— Start of Excerpted records —

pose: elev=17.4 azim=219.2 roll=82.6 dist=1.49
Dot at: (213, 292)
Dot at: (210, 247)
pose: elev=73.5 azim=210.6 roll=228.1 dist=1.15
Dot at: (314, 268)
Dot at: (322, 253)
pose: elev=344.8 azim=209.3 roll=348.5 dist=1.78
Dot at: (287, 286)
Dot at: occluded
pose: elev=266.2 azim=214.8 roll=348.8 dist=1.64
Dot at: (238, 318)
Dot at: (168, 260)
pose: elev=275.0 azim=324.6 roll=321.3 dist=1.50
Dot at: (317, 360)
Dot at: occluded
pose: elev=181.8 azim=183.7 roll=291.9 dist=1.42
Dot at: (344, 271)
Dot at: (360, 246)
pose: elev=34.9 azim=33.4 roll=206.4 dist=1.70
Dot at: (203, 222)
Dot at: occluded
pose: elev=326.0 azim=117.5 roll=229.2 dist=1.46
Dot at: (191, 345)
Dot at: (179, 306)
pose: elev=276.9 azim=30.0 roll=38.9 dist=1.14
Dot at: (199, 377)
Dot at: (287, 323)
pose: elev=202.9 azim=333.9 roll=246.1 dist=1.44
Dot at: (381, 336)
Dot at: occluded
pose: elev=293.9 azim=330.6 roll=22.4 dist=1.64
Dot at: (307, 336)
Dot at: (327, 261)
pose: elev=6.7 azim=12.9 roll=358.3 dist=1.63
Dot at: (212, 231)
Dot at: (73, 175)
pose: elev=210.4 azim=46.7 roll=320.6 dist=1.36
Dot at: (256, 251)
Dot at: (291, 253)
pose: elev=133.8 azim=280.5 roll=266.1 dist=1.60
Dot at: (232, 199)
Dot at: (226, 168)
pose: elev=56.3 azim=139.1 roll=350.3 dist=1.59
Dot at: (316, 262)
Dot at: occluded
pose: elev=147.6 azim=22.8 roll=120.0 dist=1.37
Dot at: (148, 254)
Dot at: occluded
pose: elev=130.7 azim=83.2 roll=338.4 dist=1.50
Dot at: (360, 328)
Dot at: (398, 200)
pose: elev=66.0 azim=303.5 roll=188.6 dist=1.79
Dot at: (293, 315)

— End of Excerpted records —

> What you are asked to do
Copy out every line of the entries above, character for character, adding or omitting nothing.

> Problem solution
pose: elev=17.4 azim=219.2 roll=82.6 dist=1.49
Dot at: (213, 292)
Dot at: (210, 247)
pose: elev=73.5 azim=210.6 roll=228.1 dist=1.15
Dot at: (314, 268)
Dot at: (322, 253)
pose: elev=344.8 azim=209.3 roll=348.5 dist=1.78
Dot at: (287, 286)
Dot at: occluded
pose: elev=266.2 azim=214.8 roll=348.8 dist=1.64
Dot at: (238, 318)
Dot at: (168, 260)
pose: elev=275.0 azim=324.6 roll=321.3 dist=1.50
Dot at: (317, 360)
Dot at: occluded
pose: elev=181.8 azim=183.7 roll=291.9 dist=1.42
Dot at: (344, 271)
Dot at: (360, 246)
pose: elev=34.9 azim=33.4 roll=206.4 dist=1.70
Dot at: (203, 222)
Dot at: occluded
pose: elev=326.0 azim=117.5 roll=229.2 dist=1.46
Dot at: (191, 345)
Dot at: (179, 306)
pose: elev=276.9 azim=30.0 roll=38.9 dist=1.14
Dot at: (199, 377)
Dot at: (287, 323)
pose: elev=202.9 azim=333.9 roll=246.1 dist=1.44
Dot at: (381, 336)
Dot at: occluded
pose: elev=293.9 azim=330.6 roll=22.4 dist=1.64
Dot at: (307, 336)
Dot at: (327, 261)
pose: elev=6.7 azim=12.9 roll=358.3 dist=1.63
Dot at: (212, 231)
Dot at: (73, 175)
pose: elev=210.4 azim=46.7 roll=320.6 dist=1.36
Dot at: (256, 251)
Dot at: (291, 253)
pose: elev=133.8 azim=280.5 roll=266.1 dist=1.60
Dot at: (232, 199)
Dot at: (226, 168)
pose: elev=56.3 azim=139.1 roll=350.3 dist=1.59
Dot at: (316, 262)
Dot at: occluded
pose: elev=147.6 azim=22.8 roll=120.0 dist=1.37
Dot at: (148, 254)
Dot at: occluded
pose: elev=130.7 azim=83.2 roll=338.4 dist=1.50
Dot at: (360, 328)
Dot at: (398, 200)
pose: elev=66.0 azim=303.5 roll=188.6 dist=1.79
Dot at: (293, 315)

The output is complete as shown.